→ **The exercise**:
Starting at the first of the lines below and ending at the line containing "வைசியர்களும்", rewrite them with "Transcribe" replaced by "Copy out" and nothing else changed.

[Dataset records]

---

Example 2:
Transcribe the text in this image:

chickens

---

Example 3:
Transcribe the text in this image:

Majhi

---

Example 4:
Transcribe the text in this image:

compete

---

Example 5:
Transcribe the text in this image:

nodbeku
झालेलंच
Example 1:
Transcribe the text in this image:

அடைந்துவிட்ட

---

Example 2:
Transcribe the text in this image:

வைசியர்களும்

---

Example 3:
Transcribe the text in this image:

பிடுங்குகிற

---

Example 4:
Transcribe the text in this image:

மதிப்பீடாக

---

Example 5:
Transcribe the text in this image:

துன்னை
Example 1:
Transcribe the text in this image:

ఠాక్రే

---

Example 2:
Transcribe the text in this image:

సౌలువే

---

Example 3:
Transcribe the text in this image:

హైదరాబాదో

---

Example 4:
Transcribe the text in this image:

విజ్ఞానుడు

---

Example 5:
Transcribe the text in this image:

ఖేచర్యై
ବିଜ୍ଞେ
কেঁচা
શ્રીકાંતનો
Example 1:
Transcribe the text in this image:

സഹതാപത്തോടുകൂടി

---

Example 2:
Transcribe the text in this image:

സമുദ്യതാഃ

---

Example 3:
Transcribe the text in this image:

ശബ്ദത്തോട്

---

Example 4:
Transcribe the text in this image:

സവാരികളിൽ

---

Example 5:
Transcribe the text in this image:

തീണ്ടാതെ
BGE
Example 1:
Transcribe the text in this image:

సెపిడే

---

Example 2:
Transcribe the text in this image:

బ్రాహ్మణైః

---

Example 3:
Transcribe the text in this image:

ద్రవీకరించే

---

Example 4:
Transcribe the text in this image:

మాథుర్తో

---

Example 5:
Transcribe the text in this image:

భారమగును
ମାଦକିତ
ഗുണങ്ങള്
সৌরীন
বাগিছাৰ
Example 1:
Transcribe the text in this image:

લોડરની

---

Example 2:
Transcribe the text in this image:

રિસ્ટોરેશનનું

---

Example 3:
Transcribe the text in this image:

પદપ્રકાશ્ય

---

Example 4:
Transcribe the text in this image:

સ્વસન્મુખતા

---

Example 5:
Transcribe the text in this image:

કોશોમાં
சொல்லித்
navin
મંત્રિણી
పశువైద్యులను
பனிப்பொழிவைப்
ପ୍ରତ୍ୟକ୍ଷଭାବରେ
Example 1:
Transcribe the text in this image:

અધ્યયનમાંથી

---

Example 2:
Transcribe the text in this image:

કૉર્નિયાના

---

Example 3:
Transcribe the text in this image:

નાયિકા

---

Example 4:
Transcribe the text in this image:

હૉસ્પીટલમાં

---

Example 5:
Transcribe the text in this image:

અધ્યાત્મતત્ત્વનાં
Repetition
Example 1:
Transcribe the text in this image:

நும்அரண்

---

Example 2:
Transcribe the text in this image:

→ **Written answer**:
---

Example 2:
Copy out the text in this image:

chickens

---

Example 3:
Copy out the text in this image:

Majhi

---

Example 4:
Copy out the text in this image:

compete

---

Example 5:
Copy out the text in this image:

nodbeku
झालेलंच
Example 1:
Copy out the text in this image:

அடைந்துவிட்ட

---

Example 2:
Copy out the text in this image:

வைசியர்களும்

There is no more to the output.